* [Lerntext]

Die Bundestagswahl 2025 steht vor der Tür, und Deutschland steht vor gewaltigen Herausforderungen: eine schwächelnde Wirtschaft, steigende Staatsausgaben und eine Gesellschaft, die dringend Perspektiven braucht. Wirtschaftliche Kompetenz wird das zentrale Thema sein müssen, denn all die geplanten Vorhaben lassen sich nur durch einen wirtschaftlichen Aufschwung finanzieren. Mit Friedrich Merz hat die CDU einen Kanzlerkandidaten aufgestellt, der genau hier seine Stärke sieht.

* [Anhand der Angaben]
- 1) Wen hat die CDU laut Lerntext als Kanzlerkandidaten aufgestellt?
- 2) Nenne alle Herausforderungen, vor denen Deutschland laut Lerntext steht.
- 3) Führe den Lerntext zur Bundestagswahl 2025 im Anschluss an seinen letzten Satz weiter.

* [Verfügbare Daten]
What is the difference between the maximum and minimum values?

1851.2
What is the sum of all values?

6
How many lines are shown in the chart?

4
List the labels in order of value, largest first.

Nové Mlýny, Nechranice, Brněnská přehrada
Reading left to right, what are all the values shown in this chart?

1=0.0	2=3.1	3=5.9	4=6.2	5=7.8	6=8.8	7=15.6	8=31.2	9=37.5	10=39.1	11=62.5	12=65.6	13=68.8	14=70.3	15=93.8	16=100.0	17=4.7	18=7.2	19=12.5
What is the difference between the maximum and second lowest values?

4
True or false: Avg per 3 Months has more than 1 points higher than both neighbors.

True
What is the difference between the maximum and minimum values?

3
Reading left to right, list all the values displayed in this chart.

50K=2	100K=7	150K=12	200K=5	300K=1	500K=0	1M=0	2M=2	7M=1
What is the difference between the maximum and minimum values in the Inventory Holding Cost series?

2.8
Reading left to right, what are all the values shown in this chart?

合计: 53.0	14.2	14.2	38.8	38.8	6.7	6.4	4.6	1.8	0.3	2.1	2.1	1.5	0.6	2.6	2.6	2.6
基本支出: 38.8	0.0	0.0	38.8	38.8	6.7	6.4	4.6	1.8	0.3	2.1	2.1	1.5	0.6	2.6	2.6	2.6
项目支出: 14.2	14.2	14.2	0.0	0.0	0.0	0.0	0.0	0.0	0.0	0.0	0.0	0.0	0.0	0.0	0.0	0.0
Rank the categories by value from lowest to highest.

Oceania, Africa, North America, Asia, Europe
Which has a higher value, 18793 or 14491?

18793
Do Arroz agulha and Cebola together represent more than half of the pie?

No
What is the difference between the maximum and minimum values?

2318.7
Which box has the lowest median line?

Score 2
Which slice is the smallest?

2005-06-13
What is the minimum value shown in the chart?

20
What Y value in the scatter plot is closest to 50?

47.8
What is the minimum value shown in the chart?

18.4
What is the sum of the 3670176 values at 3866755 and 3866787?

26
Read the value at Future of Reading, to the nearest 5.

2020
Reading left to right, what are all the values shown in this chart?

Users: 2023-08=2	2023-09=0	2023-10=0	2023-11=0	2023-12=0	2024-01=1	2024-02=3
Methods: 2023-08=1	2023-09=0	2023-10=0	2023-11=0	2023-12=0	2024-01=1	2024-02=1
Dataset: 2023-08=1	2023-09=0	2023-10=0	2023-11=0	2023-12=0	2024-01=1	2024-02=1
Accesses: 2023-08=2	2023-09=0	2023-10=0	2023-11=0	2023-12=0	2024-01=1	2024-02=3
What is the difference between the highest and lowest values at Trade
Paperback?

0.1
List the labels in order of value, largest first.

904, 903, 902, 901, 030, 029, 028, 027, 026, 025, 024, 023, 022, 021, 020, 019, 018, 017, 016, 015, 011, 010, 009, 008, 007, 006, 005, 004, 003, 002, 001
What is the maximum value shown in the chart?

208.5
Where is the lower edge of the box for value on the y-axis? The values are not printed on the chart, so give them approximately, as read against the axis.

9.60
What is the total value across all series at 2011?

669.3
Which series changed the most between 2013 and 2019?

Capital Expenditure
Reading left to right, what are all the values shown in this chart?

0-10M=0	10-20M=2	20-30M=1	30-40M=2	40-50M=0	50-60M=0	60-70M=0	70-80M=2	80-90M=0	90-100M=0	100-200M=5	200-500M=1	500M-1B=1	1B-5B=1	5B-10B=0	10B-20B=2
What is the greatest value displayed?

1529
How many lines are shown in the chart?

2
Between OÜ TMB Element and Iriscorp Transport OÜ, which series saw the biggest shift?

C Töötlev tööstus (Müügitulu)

* [Antworten]
- 1) Friedrich Merz.

- 2)
- eine schwächelnde Wirtschaft
- steigende Staatsausgaben
- eine Gesellschaft, die dringend Perspektiven braucht

- 3)
Olaf Scholz dagegen will Merz in diesem Punkt angreifen. Der CDU-Kandidat, so Scholz, sei ein Vertreter der Finanzelite, der durch sein Engagement bei BlackRock dem Kapital näher stehe als den sozialen Interessen der Bürgerinnen und Bürger. Doch diese Kritik droht ins Leere zu laufen. Mit Jörg Kukies hat Scholz selbst einen ehemaligen Goldman-Sachs-Manager zum Finanzminister gemacht – und damit eine Personalentscheidung getroffen, die den Angriff auf Merz nicht nur erschwert, sondern ihn regelrecht adelt.
Die Botschaft ist widersprüchlich: Scholz setzt mit Kukies auf wirtschaftliche Kompetenz und Finanz-Know-how, dieselben Eigenschaften, die er bei Merz zu diskreditieren versucht. Wenn Scholz jetzt mit dem mahnenden Finger auf Merz zeigt, bleibt die Frage: Zeigen nicht gleichzeitig drei Finger seiner eigenen Hand auf ihn selbst?